Network adequacy review updates:
- Switched from “as-the-crow-flies” to turn-by-turn travel time analysis.
- 90% access benchmark target.
- Companies required to fill gaps where providers exist.
- If no provider available locally, cost-sharing must treat available provider as in-network.
7. Prescription Cost-Sharing & Accumulator Programs
Governor’s proposed legislation discussed to ensure:
- Direct consumer prescription payments (cash or credit) count toward out-of-pocket maximums.
- Addresses situations where consumers find lower-cost drugs outside insurer networks.
PID acknowledged federal uncertainty around accumulator rules but affirmed policy goal that actual consumer payments should count toward cost-sharing limits.
8. Pharmacy Benefit Manager (PBM) Oversight (Act 77 of 2024)
Members asked about enforcement status.
PID reported:
- Spread pricing study underway (national consulting firm engaged).
- Evaluating impact of $10.50 dispensing fee.
- PBM transparency reports due in April.
- Network adequacy reports required.
- Developing streamlined complaint form for pharmacies.

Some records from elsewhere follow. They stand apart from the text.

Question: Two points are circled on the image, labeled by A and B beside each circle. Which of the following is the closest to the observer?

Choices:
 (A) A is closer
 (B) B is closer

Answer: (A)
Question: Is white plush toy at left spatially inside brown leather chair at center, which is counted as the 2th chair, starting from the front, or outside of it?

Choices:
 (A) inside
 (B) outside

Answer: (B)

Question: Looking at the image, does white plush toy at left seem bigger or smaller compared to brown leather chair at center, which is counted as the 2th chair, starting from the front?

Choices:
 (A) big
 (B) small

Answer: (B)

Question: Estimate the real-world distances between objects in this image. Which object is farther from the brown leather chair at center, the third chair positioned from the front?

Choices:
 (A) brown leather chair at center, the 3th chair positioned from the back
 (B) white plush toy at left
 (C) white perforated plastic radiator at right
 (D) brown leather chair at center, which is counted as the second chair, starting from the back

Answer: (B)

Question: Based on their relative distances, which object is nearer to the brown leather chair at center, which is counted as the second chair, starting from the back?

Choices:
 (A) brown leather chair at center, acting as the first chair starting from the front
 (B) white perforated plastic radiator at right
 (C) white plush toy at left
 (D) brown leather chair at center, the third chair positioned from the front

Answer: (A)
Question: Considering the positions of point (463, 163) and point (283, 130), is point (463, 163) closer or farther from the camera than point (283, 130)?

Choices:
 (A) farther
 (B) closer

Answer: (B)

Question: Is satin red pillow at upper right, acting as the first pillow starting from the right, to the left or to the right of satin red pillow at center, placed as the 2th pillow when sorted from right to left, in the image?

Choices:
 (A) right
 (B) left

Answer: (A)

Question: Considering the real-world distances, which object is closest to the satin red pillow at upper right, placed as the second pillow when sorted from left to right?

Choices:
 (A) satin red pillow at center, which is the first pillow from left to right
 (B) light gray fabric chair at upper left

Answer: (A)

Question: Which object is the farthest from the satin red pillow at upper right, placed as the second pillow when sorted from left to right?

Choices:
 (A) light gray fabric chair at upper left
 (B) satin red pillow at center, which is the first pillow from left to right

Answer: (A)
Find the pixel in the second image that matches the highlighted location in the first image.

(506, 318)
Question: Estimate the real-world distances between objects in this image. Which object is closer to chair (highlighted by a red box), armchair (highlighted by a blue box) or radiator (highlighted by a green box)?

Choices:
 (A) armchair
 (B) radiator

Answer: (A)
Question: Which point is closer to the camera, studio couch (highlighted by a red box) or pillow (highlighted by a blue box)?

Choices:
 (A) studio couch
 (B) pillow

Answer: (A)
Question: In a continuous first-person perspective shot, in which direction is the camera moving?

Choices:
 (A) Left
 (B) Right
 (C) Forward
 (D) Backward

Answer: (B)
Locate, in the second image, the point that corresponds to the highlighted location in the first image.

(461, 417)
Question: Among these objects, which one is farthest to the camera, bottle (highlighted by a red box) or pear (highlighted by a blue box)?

- ~80 PBM-related complaints received (many GLP-1 related).
- GLP-1 drugs generally not covered solely for weight loss.
9. Homeowner Insurance & AI Roof Surveillance
Representative Nelson raised concerns about AI/aerial imagery used to identify roof aging and threaten cancellation.
PID Response:
- Guidance issued last year regarding aerial surveillance use.
- Insurers reminded of obligations to notify and allow correction.
- PID saved policyholders ~$70 million over three years through rate pushback.
- Open to bipartisan legislation addressing:
- Dispute rights
- Replacement vs. actual cash value policies
- AI-based underwriting transparency
- Encouraged complaints to build enforcement record.
10. Autism Classification & Coverage
A member questioned classification of autism.
PID Response:
- Autism classification referenced DSM guidance.
- Focus is on ensuring parity and robust coverage benefits.
- Emphasis placed on benefit coverage rather than classification terminology.
Additional Administrative Notes
- IROF returned ~$24M to the General Fund in FY 2023–24.
- No projected transfer included in 2025–26 executive budget due to timing of fee revenue.
- JUA board reconstitution underway (appointments pending).
- Annual complaint volume roughly mid-teens thousands, primarily auto and health.
Key Factual Takeaways
- Pennie Enrollment: Down ~104,000 following expiration of enhanced premium tax credits; premiums doubled for some enrollees.
- Economic Impact: Projected $715M GDP reduction, 5,100 job losses, $49M lost state revenue if trend continues.
- PID Consumer Protection: $13M recovered in 2025; $277M saved via rate review.
- PBM Reform: Enforcement ramping up; transparency reports forthcoming.
- Public Adjuster Reform: Fee caps and dual-role prohibition supported by PID; House passed unanimously.
- Mental Health Access: “Any willing provider” proposal introduced to expand networks.
- Homeowner AI Practices: PID issued guidance; potential legislative interest in dispute protections.